New Treatments for Endometrial Cancer
From the data in adjuvant studies of tamoxifen in breast cancer and also breast cancer prevention trial data, what we come up with is this. That the hazard rate for endometrial carcinoma rises, from about 0.2 to 1.6 cases per thousand. Now in the actual NSABP prevention trial it was a rise from 0.9 to 2.0. If you look at the rest of the literature, the rise is roughly from 0.2 to 1.6. That’s a relative risk of 7.5, a dramatic increase in the likelihood of developing endometrial carcinoma, although the incidence still remains low. Two or fewer cases per thousand. The reduction in breast cancer relapse in patients who were taking tamoxifen for adjuvant therapy was in 227.8 cases per thousand, down to 123.5 cases per thousand. Now the reduction in second primary breast cancers fell from 40.5 to 23.5 cases per thousand. So the overall impact, taking the bad and the good together, is that there is a 38% reduction in the five year cumulative hazard rate if patients take tamoxifen, for either breast cancer prevention or prevention of recurrence, than if they don’t take tamoxifen. So the weight of evidence still favors the use of tamoxifen even though there is an increased risk for the development of endometrial carcinoma.
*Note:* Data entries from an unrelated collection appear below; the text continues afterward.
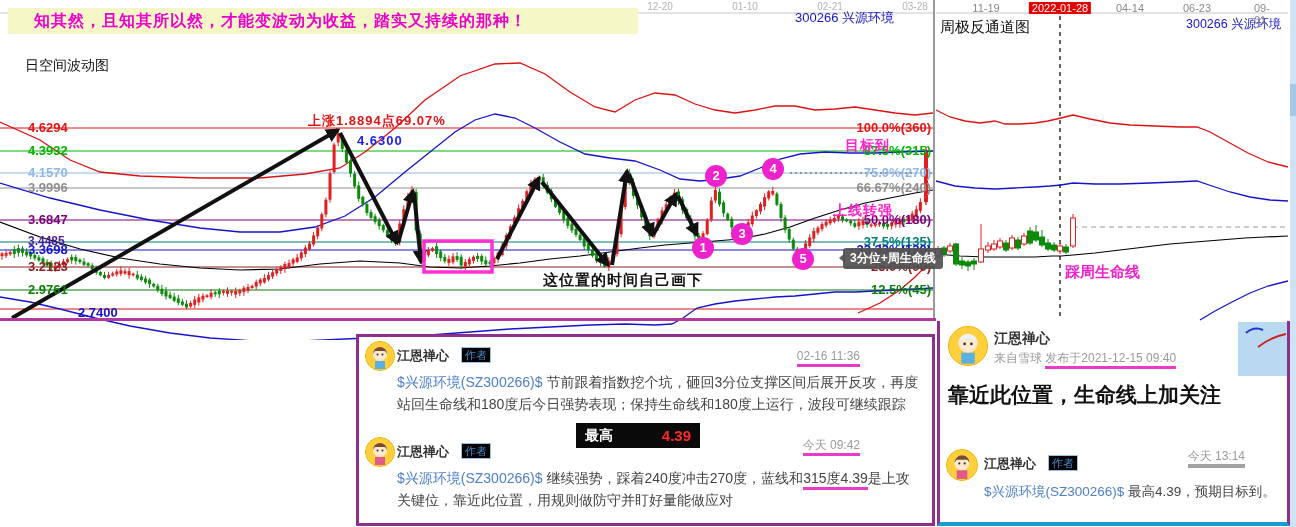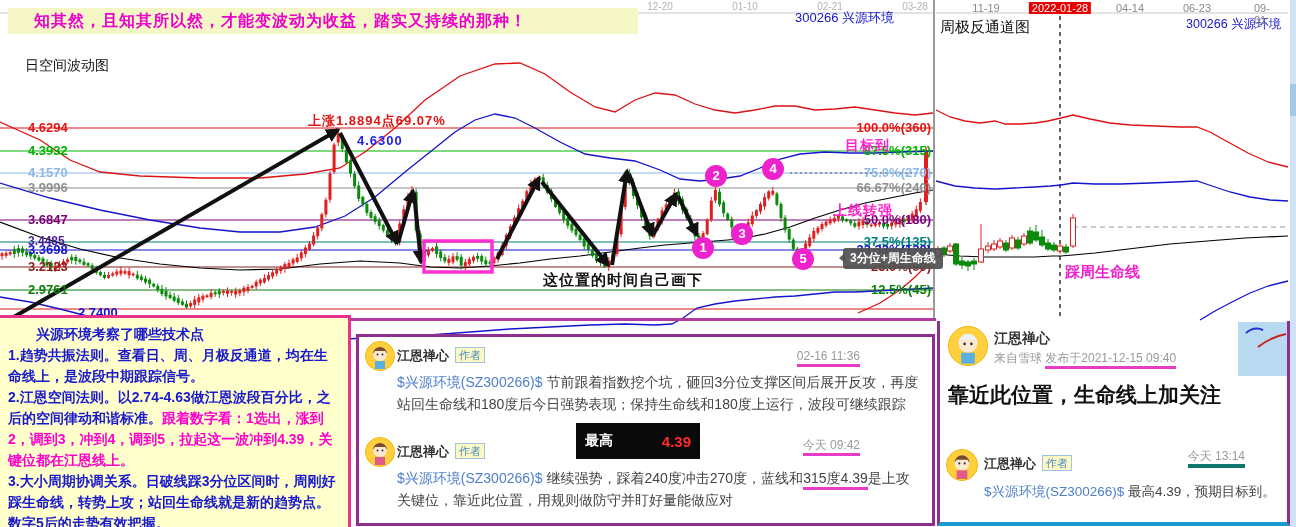--- a/index.html
+++ b/index.html
@@ -658,10 +658,6 @@
 
   <div class="sep-band"></div>
 
-  <div class="notes"><span>　　兴源环境考察了哪些技术点
-1.趋势共振法则。查看日、周、月极反通道，均在生命线上，是波段中期跟踪信号。
-2.江恩空间法则。以2.74-4.63做江恩波段百分比，之后的空间律动和谐标准。</span><span class="mag">跟着数字看：1选出，涨到2，调到3，冲到4，调到5，拉起这一波冲到4.39，关键位都在江恩线上。</span><span>
-3.大小周期协调关系。日破线踩3分位区间时，周刚好踩生命线，转势上攻；站回生命线就是新的趋势点。数字5后的走势有效把握。</span></div>
 
   <div class="cpanel">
The current position taken by the American College of Obstetrics and Gynecology does not suggest periodic endometrial sampling, but simply close follow-up and asking about symptomatology, such as abnormal vaginal bleeding or discharge. If that appears, then that would be a reason for a gynecologic evaluation, including sampling of the endometrium and it would be a red flag for the potential presence of endometrial carcinoma.
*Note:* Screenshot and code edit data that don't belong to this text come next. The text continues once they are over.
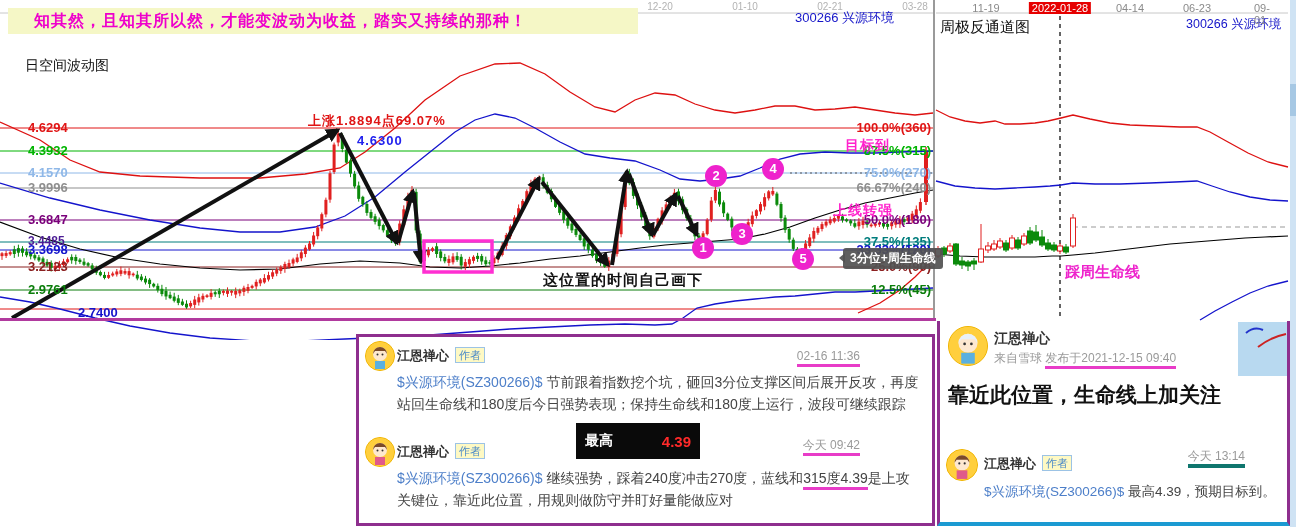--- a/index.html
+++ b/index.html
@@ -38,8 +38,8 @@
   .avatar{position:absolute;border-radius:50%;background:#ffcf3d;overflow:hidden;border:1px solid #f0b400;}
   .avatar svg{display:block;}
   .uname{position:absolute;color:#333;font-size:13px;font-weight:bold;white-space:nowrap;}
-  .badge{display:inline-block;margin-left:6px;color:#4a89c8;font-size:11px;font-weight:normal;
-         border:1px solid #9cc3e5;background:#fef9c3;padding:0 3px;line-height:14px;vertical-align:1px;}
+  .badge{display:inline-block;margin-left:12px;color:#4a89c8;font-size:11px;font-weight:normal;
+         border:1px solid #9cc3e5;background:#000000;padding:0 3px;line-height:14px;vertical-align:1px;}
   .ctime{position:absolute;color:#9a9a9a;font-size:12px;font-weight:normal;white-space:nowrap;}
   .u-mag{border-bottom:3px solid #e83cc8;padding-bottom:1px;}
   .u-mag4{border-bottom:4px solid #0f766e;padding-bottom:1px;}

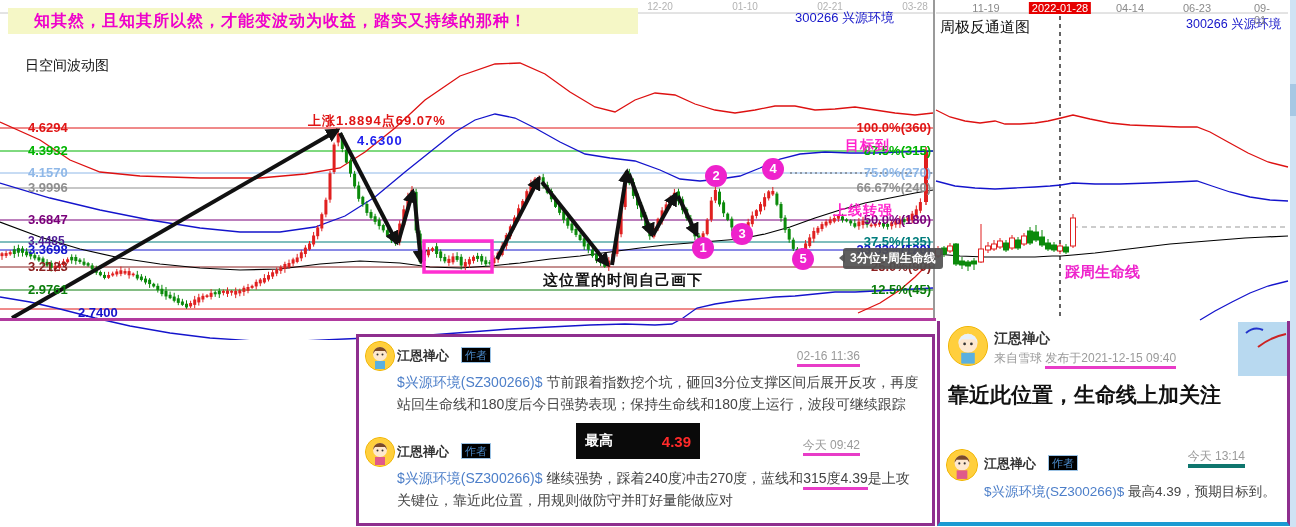--- a/index.html
+++ b/index.html
@@ -45,7 +45,7 @@
   .u-mag4{border-bottom:4px solid #0f766e;padding-bottom:1px;}
   .cbody{position:absolute;color:#444;font-size:14px;line-height:22px;}
   .slink{color:#4d7fc9;text-decoration:none;}
-  .hibox{position:absolute;left:217px;top:86px;width:124px;height:36px;background:#0a0a0a;
+  .hibox{position:absolute;left:217px;top:86px;width:124px;height:25px;background:#0a0a0a;
          display:flex;align-items:center;justify-content:space-between;padding:0 9px;box-sizing:border-box;}
   .hibox .hl-l{color:#fff;font-size:14px;font-weight:bold;}
   .hibox .hl-v{color:#ff2a2a;font-size:15px;font-weight:bold;}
Endometrial hyperplasia is a lesion that is associated with the development of endometrial cancer. This is classified as simple, complex or atypical. And atypical is divided into simple atypical hyperplasia and complex atypical hyperplasia. The risk of progression to malignancy for each of these is 1% of patients with simple hyperplasia will go on to develop endometrial carcinoma. Complex hyperplasia, 3% will go on to develop endometrial carcinoma. With simple atypical hyperplasia, 8% and with complex atypical hyperplasia, 20%. The standard of care, particularly for the complex atypical hyperplasia is hysterectomy. There have been some suggestions that an alternative approach to this would be to give progestins. That actually is an approach that is under evaluation now in the gynecologic oncology group in a formal clinical trial. But the standard of care remains hysterectomy for atypical endometrial hyperplasia, particularly complex atypical endometrial hyperplasia.